*Material for this task*.
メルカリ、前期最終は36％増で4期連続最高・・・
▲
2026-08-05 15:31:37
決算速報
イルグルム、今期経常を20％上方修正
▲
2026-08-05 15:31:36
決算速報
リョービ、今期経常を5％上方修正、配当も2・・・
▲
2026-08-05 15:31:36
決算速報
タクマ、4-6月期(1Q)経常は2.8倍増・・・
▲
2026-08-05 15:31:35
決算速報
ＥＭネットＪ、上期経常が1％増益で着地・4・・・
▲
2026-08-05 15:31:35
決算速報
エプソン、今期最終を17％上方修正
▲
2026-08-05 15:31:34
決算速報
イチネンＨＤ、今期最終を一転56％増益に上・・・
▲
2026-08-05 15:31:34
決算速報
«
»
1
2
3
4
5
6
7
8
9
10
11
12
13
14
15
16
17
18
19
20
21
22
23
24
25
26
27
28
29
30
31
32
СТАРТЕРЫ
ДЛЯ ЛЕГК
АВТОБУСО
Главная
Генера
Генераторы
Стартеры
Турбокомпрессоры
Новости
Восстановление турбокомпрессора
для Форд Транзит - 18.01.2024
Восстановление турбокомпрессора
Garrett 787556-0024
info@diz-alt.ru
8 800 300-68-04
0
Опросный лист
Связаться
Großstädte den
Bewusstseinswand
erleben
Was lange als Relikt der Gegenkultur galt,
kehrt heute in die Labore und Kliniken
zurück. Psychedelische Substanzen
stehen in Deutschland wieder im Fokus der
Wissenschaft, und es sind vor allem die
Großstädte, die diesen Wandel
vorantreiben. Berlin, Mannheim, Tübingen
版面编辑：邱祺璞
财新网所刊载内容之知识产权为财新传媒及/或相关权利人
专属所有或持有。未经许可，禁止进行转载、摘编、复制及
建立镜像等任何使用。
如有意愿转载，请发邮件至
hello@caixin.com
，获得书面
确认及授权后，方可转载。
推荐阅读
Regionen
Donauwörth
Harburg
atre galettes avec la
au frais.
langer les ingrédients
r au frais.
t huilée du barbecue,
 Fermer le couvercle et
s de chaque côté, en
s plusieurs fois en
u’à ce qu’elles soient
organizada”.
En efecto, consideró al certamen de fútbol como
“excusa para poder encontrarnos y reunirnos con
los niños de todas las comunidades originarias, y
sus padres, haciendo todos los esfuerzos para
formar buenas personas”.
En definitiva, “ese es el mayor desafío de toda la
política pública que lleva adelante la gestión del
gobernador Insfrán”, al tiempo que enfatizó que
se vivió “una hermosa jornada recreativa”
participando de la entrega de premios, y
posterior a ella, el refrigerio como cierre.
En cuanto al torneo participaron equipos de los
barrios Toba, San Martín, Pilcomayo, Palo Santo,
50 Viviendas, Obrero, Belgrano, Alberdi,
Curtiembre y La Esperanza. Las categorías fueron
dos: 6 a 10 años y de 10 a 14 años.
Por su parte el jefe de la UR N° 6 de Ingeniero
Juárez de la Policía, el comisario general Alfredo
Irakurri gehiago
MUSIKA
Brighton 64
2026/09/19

*Exercise brief*.
In the material above, tally the lines that include the word "como" and give only that figure.

*Completed task*.
2